▸ RECORDS FOR THE EXERCISE
----

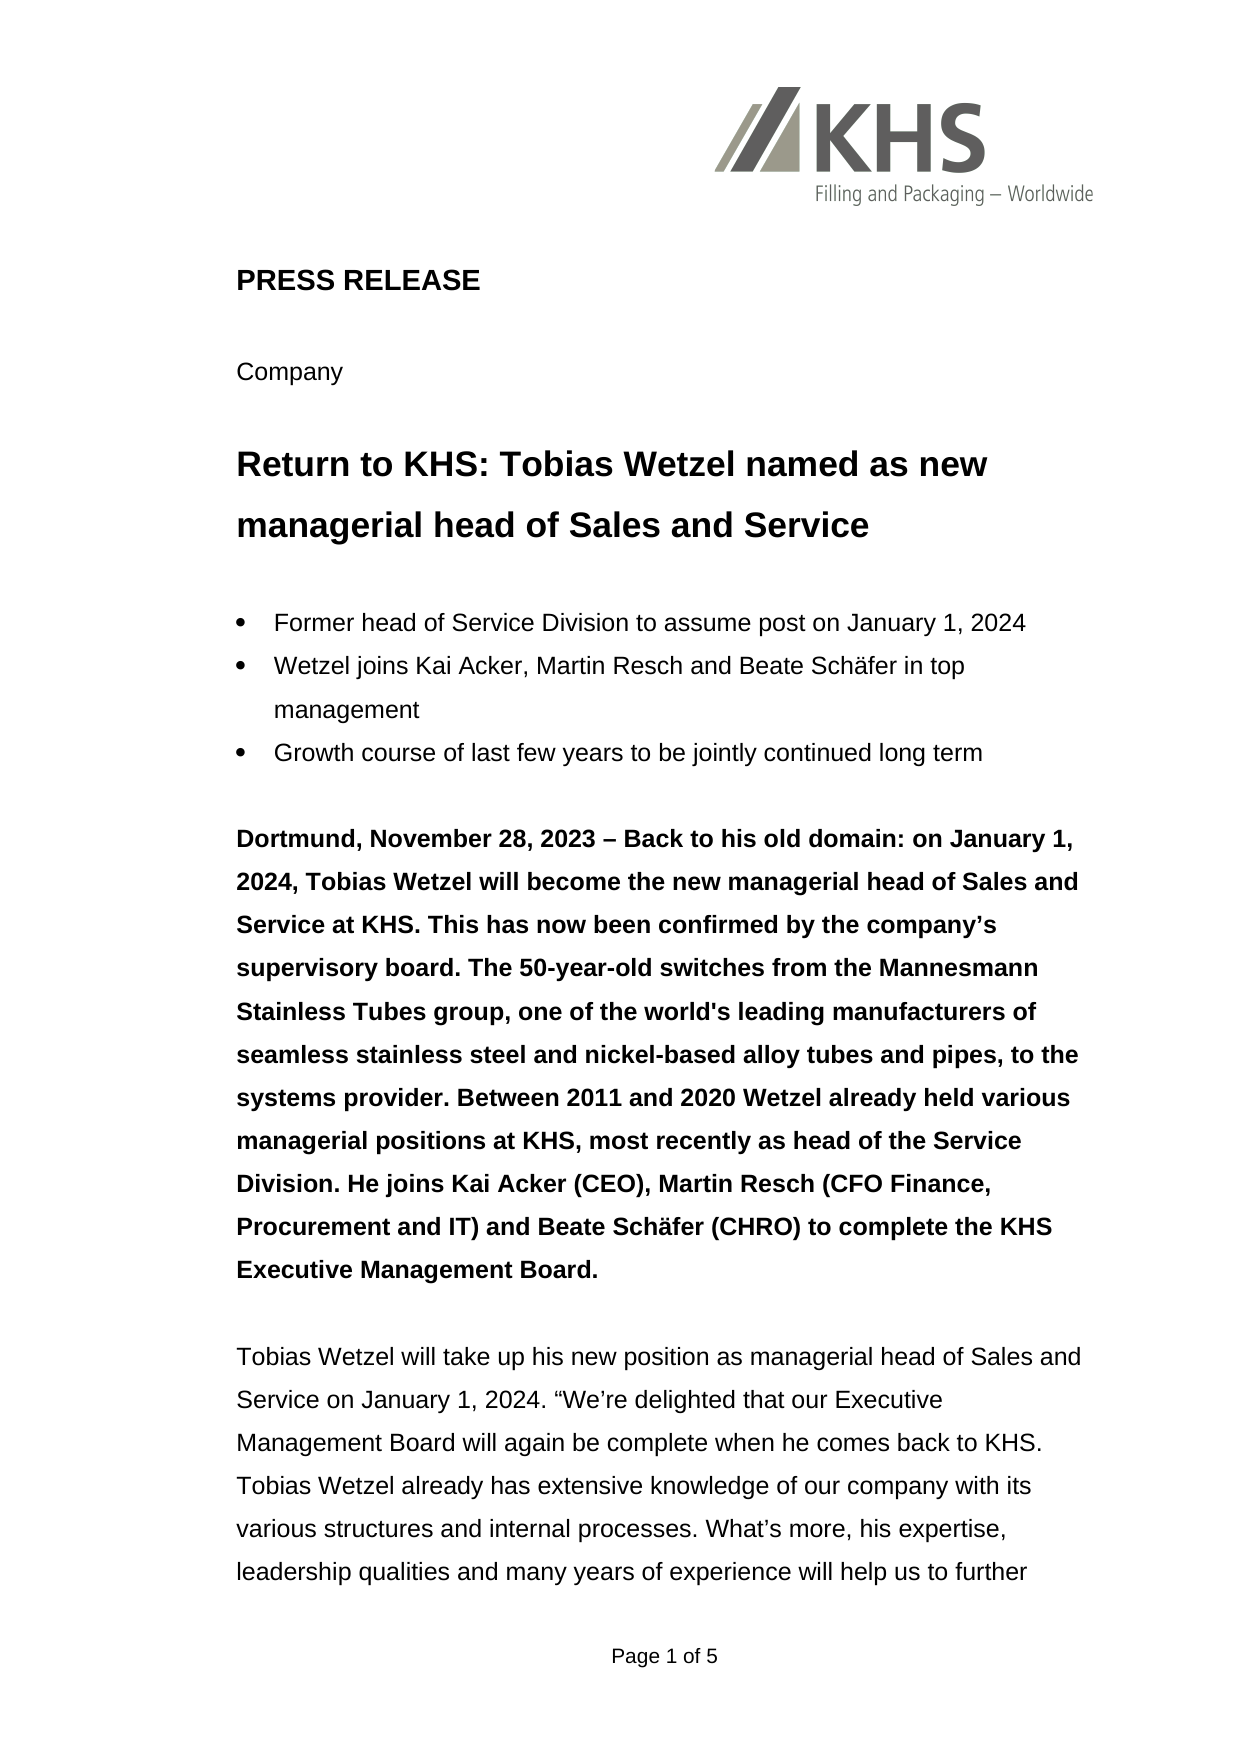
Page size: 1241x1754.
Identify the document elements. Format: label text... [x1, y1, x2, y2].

text Dortmund, November 28, 2023 – Back to his old domain: on January 1, 2024, Tobias Wetzel will become the new managerial head of Sales and Service at KHS. This has now been confirmed by the company’s supervisory board. The 50-year-old switches from the Mannesmann Stainless Tubes group, one of the world's leading manufacturers of seamless stainless steel and nickel-based alloy tubes and pipes, to the systems provider. Between 2011 and 2020 Wetzel already held various managerial positions at KHS, most recently as head of the Service Division. He joins Kai Acker (CEO), Martin Resch (CFO Finance, Procurement and IT) and Beate Schäfer (CHRO) to complete the KHS Executive Management Board. [236, 824, 1092, 1284]
text Tobias Wetzel will take up his new position as managerial head of Sales and Service on January 1, 2024. “We’re delighted that our Executive Management Board will again be complete when he comes back to KHS. Tobias Wetzel already has extensive knowledge of our company with its various structures and internal processes. What’s more, his expertise, leadership qualities and many years of experience will help us to further strengthen our position on the global beverage market,” says Kai Acker, CEO at KHS. Wetzel returns to KHS from the Mannesmann Stainless Tubes group in Mülheim, which he had moved to at the end of 2020 as its managing director. “I’m looking forward to a trusting cooperation with my colleagues and business partners. KHS stands for quality and total reliability. This is and will always be the foundation upon which we continue to increase customer satisfaction,” states Wetzel. [236, 1342, 1092, 1586]
text PRESS RELEASE [236, 263, 1092, 297]
list Wetzel joins Kai Acker, Martin Resch and Beate Schäfer in top management [236, 651, 1092, 723]
picture [714, 87, 1093, 206]
list Growth course of last few years to be jointly continued long term [236, 738, 1092, 767]
list Former head of Service Division to assume post on January 1, 2024 [236, 608, 1092, 637]
text Return to KHS: Tobias Wetzel named as new managerial head of Sales and Service [236, 443, 1092, 545]
text Company [236, 357, 1092, 385]
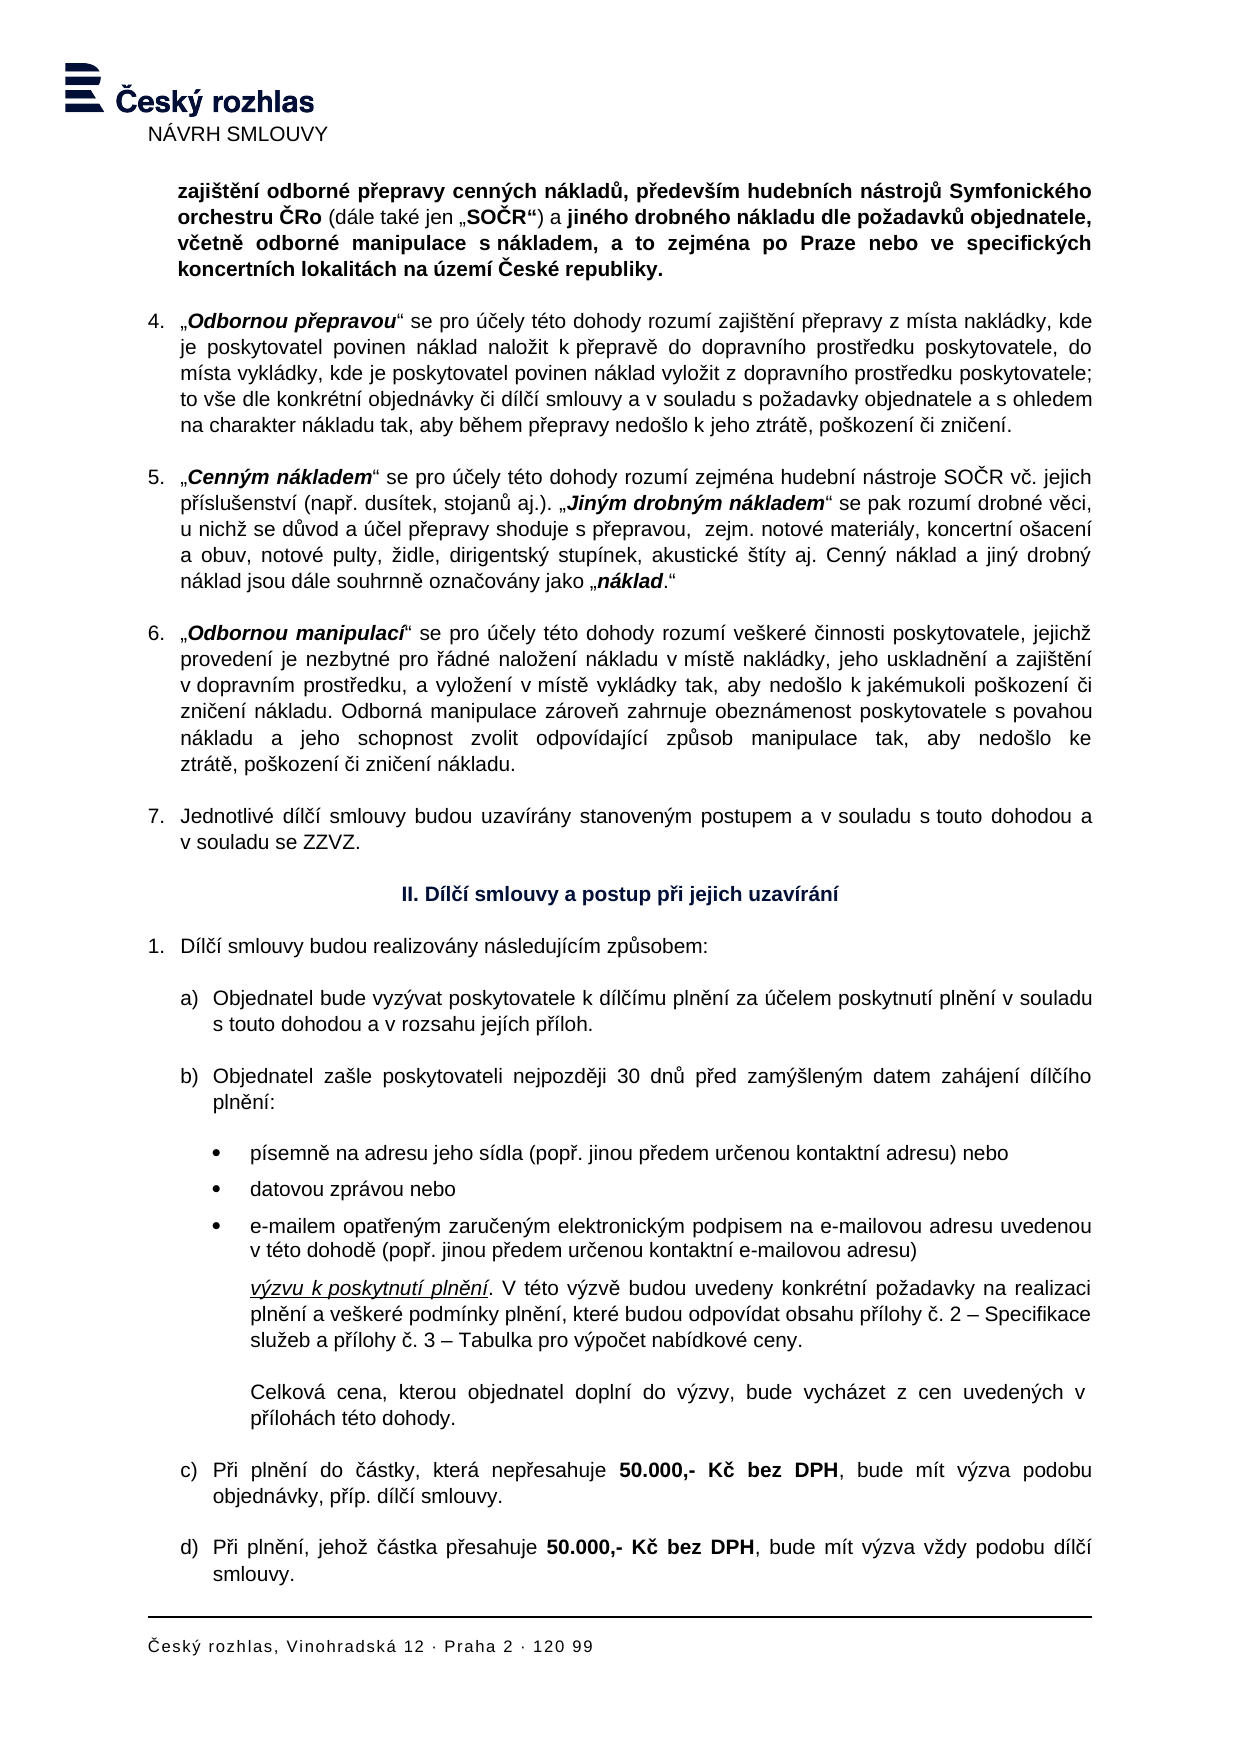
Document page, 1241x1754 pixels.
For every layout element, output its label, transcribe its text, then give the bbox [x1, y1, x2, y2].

list „Odbornou manipulací“ se pro účely této dohody rozumí veškeré činnosti poskytovatele, jejichž provedení je nezbytné pro řádné naložení nákladu v místě nakládky, jeho uskladnění a zajištění v dopravním prostředku, a vyložení v místě vykládky tak, aby nedošlo k jakémukoli poškození či zničení nákladu. Odborná manipulace zároveň zahrnuje obeznámenost poskytovatele s povahou nákladu a jeho schopnost zvolit odpovídající způsob manipulace tak, aby nedošlo ke ztrátě, poškození či zničení nákladu. [148, 620, 1092, 776]
list Objednatel zašle poskytovateli nejpozději 30 dnů před zamýšleným datem zahájení dílčího plnění: [180, 1063, 1092, 1115]
picture [65, 63, 314, 117]
list Celková cena, kterou objednatel doplní do výzvy, bude vycházet z cen uvedených v přílohách této dohody. [250, 1378, 1092, 1431]
list Jednotlivé dílčí smlouvy budou uzavírány stanoveným postupem a v souladu s touto dohodou a v souladu se ZZVZ. [148, 802, 1092, 854]
list „Cenným nákladem“ se pro účely této dohody rozumí zejména hudební nástroje SOČR vč. jejich příslušenství (např. dusítek, stojanů aj.). „Jiným drobným nákladem“ se pak rozumí drobné věci, u nichž se důvod a účel přepravy shoduje s přepravou, zejm. notové materiály, koncertní ošacení a obuv, notové pulty, židle, dirigentský stupínek, akustické štíty aj. Cenný náklad a jiný drobný náklad jsou dále souhrnně označovány jako „náklad.“ [148, 464, 1092, 594]
list „Odbornou přepravou“ se pro účely této dohody rozumí zajištění přepravy z místa nakládky, kde je poskytovatel povinen náklad naložit k přepravě do dopravního prostředku poskytovatele, do místa vykládky, kde je poskytovatel povinen náklad vyložit z dopravního prostředku poskytovatele; to vše dle konkrétní objednávky či dílčí smlouvy a v souladu s požadavky objednatele a s ohledem na charakter nákladu tak, aby během přepravy nedošlo k jeho ztrátě, poškození či zničení. [148, 307, 1092, 438]
text zajištění odborné přepravy cenných nákladů, především hudebních nástrojů Symfonického orchestru ČRo (dále také jen „SOČR“) a jiného drobného nákladu dle požadavků objednatele, včetně odborné manipulace s nákladem, a to zejména po Praze nebo ve specifických koncertních lokalitách na území České republiky. [177, 177, 1092, 281]
list Objednatel bude vyzývat poskytovatele k dílčímu plnění za účelem poskytnutí plnění v souladu s touto dohodou a v rozsahu jejích příloh. [180, 984, 1092, 1037]
list písemně na adresu jeho sídla (popř. jinou předem určenou kontaktní adresu) nebo [213, 1141, 1092, 1165]
list Při plnění, jehož částka přesahuje 50.000,- Kč bez DPH, bude mít výzva vždy podobu dílčí smlouvy. [180, 1535, 1092, 1586]
list datovou zprávou nebo [213, 1177, 1092, 1201]
list výzvu k poskytnutí plnění. V této výzvě budou uvedeny konkrétní požadavky na realizaci plnění a veškeré podmínky plnění, které budou odpovídat obsahu přílohy č. 2 – Specifikace služeb a přílohy č. 3 – Tabulka pro výpočet nabídkové ceny. [250, 1274, 1092, 1352]
list Při plnění do částky, která nepřesahuje 50.000,- Kč bez DPH, bude mít výzva podobu objednávky, příp. dílčí smlouvy. [180, 1457, 1092, 1509]
list Dílčí smlouvy budou realizovány následujícím způsobem: [148, 932, 1092, 958]
list e-mailem opatřeným zaručeným elektronickým podpisem na e-mailovou adresu uvedenou v této dohodě (popř. jinou předem určenou kontaktní e-mailovou adresu) [213, 1214, 1092, 1262]
subtitle Dílčí smlouvy a postup při jejich uzavírání [148, 880, 1092, 906]
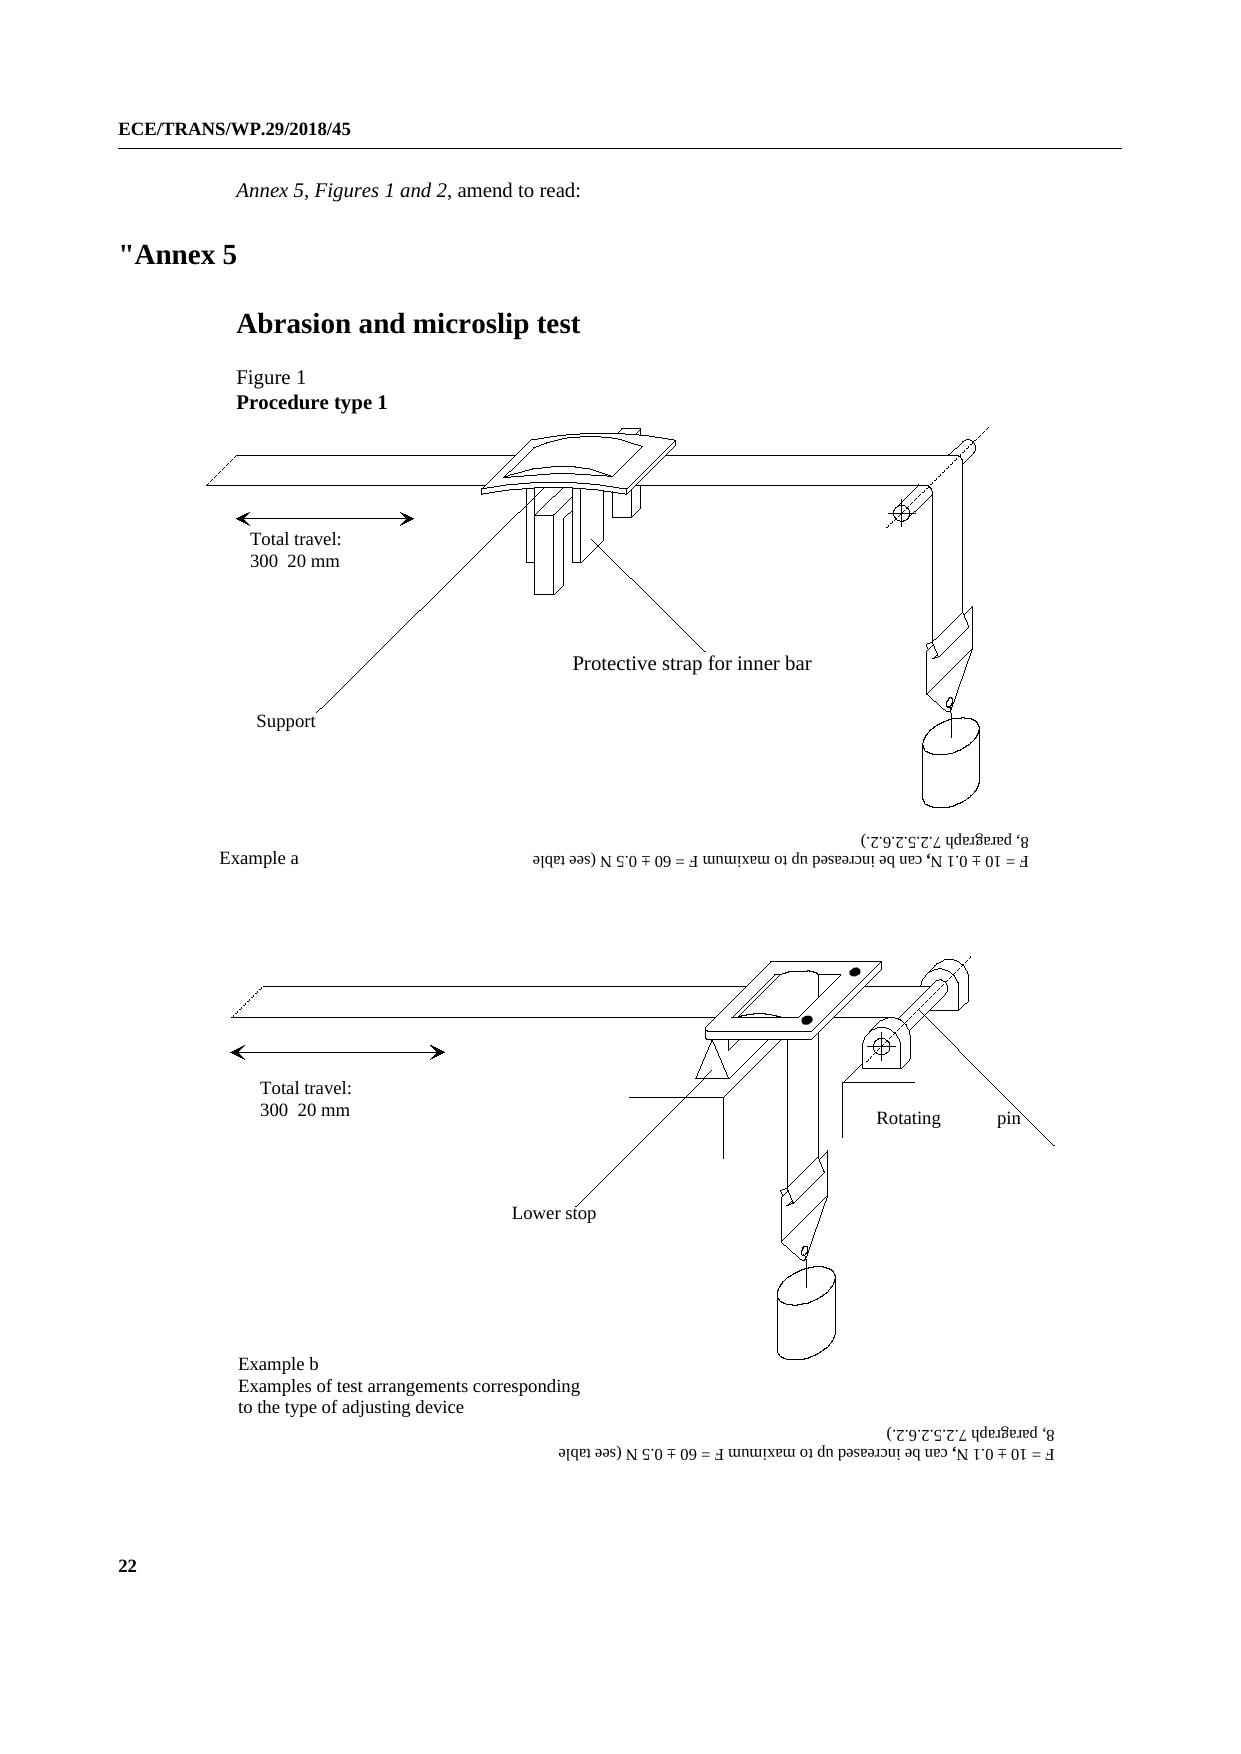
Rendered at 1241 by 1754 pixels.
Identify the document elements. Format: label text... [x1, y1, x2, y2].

text Annex 5, Figures 1 and 2, amend to read: [236, 177, 1004, 202]
text Figure 1 [236, 365, 1122, 389]
text "Annex 5 [118, 240, 1004, 271]
text Abrasion and microslip test [118, 308, 1004, 340]
text Procedure type 1 [236, 389, 1004, 414]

----

▸ EXERCISE INSTRUCTIONS
Using the listing above, report each line that mentions the word "budou".

▸ REPLY TO THE EXERCISE
list Jednotlivé dílčí smlouvy budou uzavírány stanoveným postupem a v souladu s touto dohodou a v souladu se ZZVZ. [148, 802, 1092, 854]
list výzvu k poskytnutí plnění. V této výzvě budou uvedeny konkrétní požadavky na realizaci plnění a veškeré podmínky plnění, které budou odpovídat obsahu přílohy č. 2 – Specifikace služeb a přílohy č. 3 – Tabulka pro výpočet nabídkové ceny. [250, 1274, 1092, 1352]
list Dílčí smlouvy budou realizovány následujícím způsobem: [148, 932, 1092, 958]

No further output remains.